Would you copy each line of the data below that has "gambe"?
......
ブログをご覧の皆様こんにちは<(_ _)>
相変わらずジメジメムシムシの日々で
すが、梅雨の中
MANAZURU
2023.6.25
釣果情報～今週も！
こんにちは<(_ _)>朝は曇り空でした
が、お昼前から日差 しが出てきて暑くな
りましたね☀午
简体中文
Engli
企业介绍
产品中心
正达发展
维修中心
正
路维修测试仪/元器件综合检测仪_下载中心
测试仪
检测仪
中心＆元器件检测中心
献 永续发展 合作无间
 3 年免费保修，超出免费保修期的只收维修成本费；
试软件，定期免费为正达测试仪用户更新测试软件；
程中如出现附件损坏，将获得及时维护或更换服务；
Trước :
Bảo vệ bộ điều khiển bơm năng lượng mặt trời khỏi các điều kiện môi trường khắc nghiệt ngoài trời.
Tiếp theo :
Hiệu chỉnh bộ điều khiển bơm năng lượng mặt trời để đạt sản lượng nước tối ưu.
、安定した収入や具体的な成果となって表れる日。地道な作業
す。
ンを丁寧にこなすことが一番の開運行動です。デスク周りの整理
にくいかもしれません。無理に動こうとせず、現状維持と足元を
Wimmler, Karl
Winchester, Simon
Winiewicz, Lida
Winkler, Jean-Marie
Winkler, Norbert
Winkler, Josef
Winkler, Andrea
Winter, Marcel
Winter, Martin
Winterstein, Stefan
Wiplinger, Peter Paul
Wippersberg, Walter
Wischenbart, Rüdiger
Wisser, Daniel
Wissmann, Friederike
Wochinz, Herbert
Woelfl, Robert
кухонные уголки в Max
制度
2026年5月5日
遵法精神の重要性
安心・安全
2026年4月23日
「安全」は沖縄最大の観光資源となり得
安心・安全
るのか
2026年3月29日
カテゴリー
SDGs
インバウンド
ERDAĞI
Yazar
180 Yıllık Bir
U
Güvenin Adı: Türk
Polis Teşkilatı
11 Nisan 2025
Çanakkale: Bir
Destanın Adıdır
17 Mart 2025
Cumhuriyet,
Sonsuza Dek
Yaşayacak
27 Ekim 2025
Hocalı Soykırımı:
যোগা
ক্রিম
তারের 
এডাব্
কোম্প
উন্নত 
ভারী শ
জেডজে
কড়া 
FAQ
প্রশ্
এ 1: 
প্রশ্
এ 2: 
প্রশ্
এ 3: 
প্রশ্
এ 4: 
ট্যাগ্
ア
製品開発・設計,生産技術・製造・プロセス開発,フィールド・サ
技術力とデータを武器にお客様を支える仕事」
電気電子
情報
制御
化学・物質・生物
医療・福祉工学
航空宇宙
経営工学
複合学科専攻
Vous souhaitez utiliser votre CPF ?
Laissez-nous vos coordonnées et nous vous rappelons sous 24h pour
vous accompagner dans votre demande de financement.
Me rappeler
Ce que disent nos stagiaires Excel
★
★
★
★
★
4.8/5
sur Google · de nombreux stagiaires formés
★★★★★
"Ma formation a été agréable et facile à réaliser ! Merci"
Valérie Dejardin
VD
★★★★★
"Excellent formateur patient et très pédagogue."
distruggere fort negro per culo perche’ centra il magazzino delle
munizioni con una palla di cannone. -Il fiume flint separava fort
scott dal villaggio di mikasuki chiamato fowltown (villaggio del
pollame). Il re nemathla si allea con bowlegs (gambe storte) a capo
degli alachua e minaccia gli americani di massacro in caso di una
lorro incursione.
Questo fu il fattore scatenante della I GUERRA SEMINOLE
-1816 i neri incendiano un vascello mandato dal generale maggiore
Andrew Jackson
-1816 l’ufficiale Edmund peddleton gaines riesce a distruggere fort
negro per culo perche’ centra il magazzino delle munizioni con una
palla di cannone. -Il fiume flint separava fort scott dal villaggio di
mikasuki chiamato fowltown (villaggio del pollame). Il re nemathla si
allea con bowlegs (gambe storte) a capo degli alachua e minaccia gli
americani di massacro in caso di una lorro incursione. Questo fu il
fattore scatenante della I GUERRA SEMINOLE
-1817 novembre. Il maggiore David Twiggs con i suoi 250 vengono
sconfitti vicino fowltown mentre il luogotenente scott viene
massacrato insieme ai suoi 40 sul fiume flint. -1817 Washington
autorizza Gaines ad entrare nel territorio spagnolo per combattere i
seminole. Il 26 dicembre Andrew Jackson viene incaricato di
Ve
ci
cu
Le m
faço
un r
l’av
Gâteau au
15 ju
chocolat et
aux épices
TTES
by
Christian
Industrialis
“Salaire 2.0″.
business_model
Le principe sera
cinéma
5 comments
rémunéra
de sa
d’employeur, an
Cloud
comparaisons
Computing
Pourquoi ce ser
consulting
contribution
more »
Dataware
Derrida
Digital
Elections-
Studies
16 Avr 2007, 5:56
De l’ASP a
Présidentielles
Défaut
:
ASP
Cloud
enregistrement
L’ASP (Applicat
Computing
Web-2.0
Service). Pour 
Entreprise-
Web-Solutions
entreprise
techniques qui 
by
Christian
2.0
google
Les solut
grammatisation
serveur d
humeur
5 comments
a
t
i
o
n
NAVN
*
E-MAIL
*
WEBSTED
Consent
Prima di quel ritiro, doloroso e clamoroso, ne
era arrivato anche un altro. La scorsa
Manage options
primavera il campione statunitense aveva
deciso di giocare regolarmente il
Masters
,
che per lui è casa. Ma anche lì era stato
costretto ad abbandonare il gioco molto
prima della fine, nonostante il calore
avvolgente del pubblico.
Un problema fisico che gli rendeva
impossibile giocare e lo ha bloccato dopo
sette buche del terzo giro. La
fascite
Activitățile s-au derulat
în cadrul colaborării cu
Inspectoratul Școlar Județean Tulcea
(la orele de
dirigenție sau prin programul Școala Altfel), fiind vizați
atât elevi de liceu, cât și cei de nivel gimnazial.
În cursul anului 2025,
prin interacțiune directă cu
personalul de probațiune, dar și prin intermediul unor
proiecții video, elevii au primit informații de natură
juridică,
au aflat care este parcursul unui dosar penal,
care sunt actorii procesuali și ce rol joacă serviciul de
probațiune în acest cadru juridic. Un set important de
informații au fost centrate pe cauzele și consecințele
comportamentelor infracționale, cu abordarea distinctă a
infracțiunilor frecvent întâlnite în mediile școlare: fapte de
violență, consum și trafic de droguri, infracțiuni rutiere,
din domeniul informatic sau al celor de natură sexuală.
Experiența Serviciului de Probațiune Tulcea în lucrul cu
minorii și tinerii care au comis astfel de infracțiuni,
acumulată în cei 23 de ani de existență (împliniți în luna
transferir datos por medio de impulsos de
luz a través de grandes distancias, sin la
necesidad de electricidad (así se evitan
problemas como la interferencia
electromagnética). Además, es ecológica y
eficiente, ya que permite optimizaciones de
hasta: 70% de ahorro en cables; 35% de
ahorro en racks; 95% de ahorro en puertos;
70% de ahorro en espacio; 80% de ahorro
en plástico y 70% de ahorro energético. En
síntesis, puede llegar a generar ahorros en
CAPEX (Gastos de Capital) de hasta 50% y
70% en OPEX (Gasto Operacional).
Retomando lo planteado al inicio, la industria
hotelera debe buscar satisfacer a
......
Worked solution -
pollame). Il re nemathla si allea con bowlegs (gambe storte) a capo
allea con bowlegs (gambe storte) a capo degli alachua e minaccia gli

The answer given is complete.